First off, there's that tiebreaker thing. After the Hewitt match, Fish admitted that he hadn't won a tiebreaker all year. Big deal, he'd only played four (although one of them, in a third-round Australian Open match against Jarkko Nieminen, kept Fish from a taking a two-set lead in a match that he eventually lost ).
But Fish was talking about tiebreakers in practice, too. Fish and his coach, Kelly Jones, laughed about that earlier in the week, and then they sat down and talked about it and arrived at an interesting conclusion: The conventional wisdom is that a tiebreaker is a roll of the dice, especially for a player like Fish, with his dangerous, powerful, anything goes kind of game. But buying into that idea, instead of blocking it out, is an invitation to disaster.
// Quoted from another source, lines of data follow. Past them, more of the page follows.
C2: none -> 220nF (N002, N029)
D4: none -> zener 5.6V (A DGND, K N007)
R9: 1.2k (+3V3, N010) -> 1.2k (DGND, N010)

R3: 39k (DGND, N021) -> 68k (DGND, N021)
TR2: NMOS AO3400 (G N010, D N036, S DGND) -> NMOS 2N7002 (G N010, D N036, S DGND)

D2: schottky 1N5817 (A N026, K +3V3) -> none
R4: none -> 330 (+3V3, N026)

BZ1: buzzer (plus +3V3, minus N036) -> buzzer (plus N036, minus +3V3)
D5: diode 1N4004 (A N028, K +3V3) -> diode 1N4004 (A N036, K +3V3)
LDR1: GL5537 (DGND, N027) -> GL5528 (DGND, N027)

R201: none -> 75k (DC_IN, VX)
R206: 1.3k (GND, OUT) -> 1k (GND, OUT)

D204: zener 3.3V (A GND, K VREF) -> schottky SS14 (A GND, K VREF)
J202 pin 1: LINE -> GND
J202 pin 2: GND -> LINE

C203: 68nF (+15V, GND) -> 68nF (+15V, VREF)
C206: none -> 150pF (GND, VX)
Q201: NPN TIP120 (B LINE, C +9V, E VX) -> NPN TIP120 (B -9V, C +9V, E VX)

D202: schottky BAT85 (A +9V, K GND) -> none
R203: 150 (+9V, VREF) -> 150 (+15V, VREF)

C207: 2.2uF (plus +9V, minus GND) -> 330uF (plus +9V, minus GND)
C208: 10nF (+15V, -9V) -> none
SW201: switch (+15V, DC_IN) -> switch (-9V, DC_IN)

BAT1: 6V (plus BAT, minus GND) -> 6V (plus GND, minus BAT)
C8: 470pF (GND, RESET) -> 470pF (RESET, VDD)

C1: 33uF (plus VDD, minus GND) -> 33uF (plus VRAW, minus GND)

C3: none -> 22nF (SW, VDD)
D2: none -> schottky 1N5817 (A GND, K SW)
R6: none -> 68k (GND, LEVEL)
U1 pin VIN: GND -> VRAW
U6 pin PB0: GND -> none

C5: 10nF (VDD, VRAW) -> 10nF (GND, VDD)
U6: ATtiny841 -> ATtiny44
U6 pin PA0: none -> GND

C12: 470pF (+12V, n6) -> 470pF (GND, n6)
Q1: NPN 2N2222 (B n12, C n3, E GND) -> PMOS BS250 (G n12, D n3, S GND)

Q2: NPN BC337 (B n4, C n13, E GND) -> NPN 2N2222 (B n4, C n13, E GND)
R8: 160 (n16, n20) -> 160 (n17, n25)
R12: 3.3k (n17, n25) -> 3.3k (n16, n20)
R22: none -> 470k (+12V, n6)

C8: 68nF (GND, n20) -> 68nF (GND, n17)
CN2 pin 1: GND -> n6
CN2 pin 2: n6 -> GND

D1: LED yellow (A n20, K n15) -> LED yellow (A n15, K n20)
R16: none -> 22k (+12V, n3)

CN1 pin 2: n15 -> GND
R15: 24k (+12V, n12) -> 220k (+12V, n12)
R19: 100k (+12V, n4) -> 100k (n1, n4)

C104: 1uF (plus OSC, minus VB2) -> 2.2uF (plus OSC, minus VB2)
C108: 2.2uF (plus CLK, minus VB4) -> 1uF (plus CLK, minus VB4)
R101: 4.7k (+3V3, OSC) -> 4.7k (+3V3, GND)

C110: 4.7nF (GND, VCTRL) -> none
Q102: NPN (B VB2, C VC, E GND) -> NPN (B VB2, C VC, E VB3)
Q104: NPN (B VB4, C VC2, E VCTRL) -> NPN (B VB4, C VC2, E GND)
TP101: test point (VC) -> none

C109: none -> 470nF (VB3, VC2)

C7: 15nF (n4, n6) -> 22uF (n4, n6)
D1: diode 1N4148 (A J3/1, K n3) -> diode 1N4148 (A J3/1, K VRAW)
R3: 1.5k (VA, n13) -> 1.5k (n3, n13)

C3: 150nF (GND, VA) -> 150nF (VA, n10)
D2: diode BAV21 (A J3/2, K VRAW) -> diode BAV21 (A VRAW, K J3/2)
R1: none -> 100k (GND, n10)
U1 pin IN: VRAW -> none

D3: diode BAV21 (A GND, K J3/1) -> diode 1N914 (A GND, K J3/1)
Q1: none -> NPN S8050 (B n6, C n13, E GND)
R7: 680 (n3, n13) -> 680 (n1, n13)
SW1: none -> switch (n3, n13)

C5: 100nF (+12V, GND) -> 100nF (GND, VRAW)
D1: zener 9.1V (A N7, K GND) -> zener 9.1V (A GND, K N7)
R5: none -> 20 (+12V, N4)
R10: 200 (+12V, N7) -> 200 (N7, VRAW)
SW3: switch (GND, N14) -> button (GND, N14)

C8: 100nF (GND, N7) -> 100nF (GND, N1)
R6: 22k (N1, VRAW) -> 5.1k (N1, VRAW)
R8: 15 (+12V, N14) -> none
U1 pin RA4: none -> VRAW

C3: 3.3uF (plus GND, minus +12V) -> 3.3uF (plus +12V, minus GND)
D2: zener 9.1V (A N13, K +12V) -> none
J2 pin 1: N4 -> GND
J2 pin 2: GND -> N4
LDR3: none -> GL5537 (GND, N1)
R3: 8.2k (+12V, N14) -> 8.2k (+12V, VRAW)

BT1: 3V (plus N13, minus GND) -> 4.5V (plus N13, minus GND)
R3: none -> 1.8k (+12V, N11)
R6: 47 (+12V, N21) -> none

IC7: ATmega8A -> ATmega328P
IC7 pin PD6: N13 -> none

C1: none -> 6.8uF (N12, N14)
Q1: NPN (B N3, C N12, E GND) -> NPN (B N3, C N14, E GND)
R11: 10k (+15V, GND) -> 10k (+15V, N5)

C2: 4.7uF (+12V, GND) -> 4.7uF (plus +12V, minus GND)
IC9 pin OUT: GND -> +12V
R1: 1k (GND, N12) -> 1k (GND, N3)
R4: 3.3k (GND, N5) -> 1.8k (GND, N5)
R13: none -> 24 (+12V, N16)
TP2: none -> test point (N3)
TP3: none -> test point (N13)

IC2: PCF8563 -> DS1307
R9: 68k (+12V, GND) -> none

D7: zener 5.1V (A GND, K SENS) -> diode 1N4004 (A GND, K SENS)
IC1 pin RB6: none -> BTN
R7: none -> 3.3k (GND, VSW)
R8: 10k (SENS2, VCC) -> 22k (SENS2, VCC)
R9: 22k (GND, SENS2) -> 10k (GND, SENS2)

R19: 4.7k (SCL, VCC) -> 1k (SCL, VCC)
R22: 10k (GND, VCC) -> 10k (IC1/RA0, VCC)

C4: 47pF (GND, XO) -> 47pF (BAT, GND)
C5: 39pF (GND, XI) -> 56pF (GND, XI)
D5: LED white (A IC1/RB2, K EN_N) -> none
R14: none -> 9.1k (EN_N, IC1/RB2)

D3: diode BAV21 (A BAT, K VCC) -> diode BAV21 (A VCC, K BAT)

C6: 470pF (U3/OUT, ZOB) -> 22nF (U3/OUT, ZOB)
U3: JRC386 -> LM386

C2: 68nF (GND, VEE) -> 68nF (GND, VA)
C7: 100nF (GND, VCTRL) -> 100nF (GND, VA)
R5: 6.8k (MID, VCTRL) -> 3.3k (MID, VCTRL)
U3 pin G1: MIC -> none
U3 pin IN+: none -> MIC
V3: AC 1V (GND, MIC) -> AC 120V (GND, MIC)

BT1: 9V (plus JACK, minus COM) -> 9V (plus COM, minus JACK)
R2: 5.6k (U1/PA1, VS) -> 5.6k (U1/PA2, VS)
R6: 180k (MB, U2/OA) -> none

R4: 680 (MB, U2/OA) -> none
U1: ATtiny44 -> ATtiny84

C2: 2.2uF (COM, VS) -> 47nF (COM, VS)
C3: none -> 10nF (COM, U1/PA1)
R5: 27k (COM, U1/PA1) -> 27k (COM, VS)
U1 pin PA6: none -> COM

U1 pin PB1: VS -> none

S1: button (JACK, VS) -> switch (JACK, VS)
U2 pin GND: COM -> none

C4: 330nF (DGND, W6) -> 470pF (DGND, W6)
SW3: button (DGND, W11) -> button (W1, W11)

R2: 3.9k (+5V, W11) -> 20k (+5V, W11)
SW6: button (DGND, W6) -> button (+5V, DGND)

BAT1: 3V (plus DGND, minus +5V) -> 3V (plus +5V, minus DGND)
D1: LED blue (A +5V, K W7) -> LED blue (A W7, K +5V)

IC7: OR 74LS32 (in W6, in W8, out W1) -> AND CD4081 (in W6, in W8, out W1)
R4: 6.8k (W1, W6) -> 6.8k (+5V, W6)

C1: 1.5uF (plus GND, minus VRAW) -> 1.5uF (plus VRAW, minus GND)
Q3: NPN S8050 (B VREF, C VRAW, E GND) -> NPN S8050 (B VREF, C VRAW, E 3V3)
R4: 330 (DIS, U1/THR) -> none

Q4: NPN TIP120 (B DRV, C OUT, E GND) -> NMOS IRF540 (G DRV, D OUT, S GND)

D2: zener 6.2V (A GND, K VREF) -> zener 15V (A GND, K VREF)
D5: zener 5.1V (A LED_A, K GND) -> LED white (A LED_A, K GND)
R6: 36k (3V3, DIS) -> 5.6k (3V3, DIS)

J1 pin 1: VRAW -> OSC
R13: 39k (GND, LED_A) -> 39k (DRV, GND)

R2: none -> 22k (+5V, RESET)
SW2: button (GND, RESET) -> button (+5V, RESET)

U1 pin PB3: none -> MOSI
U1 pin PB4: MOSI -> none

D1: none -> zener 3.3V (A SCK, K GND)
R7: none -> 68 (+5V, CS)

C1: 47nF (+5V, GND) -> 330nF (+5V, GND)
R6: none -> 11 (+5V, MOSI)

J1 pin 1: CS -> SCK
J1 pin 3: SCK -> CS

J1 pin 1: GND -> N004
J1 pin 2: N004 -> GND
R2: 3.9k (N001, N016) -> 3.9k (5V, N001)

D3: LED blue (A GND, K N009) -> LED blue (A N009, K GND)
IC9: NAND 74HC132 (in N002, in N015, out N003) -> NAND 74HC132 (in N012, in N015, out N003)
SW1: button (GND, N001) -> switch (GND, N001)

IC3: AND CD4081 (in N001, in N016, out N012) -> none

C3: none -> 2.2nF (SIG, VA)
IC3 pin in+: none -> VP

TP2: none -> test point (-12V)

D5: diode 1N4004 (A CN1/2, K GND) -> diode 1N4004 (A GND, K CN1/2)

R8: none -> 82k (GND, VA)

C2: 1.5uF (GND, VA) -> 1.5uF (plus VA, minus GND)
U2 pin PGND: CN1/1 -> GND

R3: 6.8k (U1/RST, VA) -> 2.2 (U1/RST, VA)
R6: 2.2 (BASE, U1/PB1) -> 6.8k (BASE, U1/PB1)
As Fish said in his presser, "I was content getting to the tiebreakers and then saying, 'Okay, this is a crapshoot. It might go my way, it might not..' I would think, 'Okay, my work is done. I mean, I've gotten there, I've held serve. Oh, it's okay if you lose this set because you didn't ever lose serve. . .'"
I thought it an interesting and nuanced revelation. The solution, Fish and Jones decided, was for Mardy to remain aggressive, but within "margins", and to focus on making first serves and warding off any tendency to negativity. Given what Fish has done here, the "conversation" with Jones is a testament to the of wise coaching. Fish hit two aces in the third-set tiebreaker against Nalbandian, plus a heavy service winer. Sometimes - in fact, most of the time - it really is the simple things.
Another atonement narrative emerged when Fish talked to us about his coaching situation. Jones had been his coach many years ago, guiding him to his highest singles ranking (no. 17) and his two best tournament results, a final at Cincinnati and a runner-up (silver medal) performance at the Athens Olympic Games of 2004.
Todd Martin worked for a time with Fish, and others weighed in as well. I'm assuming that most of them tried to shore up Fish's destructible forehand, harness his power, and inject some conspicuously absent consistency into his game. Fish ultimately realized that he needed that, as the saying goes, like a fish needs a bicycle. "I kind of got away from my ultimate game plan, which is to stay aggressive, serve and volley some, and try to take first-ball strikes and things like that. Not give anybody any rhythm, that's the key. I guess I'm back doing that now."
What Fish himself calls "hit and miss" tennis - his most effective tennis- never looked so good to him, or us. But all that work he put in trying to fix what might be the strangest looking forehand since Stefan Edberg's was not in vain. At times, that forehand is still an adventure, but Fish has learned to embrace the stroke, warts and all. His riff on the forehand was pure ambrosia to the armchair sports psychologist in anyone. He admitted the shot comes and goes with confidence, and that no matter what people say about it, he feels confident with it. "I don't, you know, necessarily care (what people, or the stat sheets, say)."
Fish explained that he's been hitting the forehand better than ever for no particular reason he can name; presumably, it's because he's no longer all tied up in knots over it. And recognizing that he's just not going to beat the Hewitts or Nalbandians of this world from the baseline has been liberating. Once you get comfortable with the idea that you're a guy who's either going to win on his own terms or crash-and-burn, the prospect of crashing and burning is not longer quite as harrowing.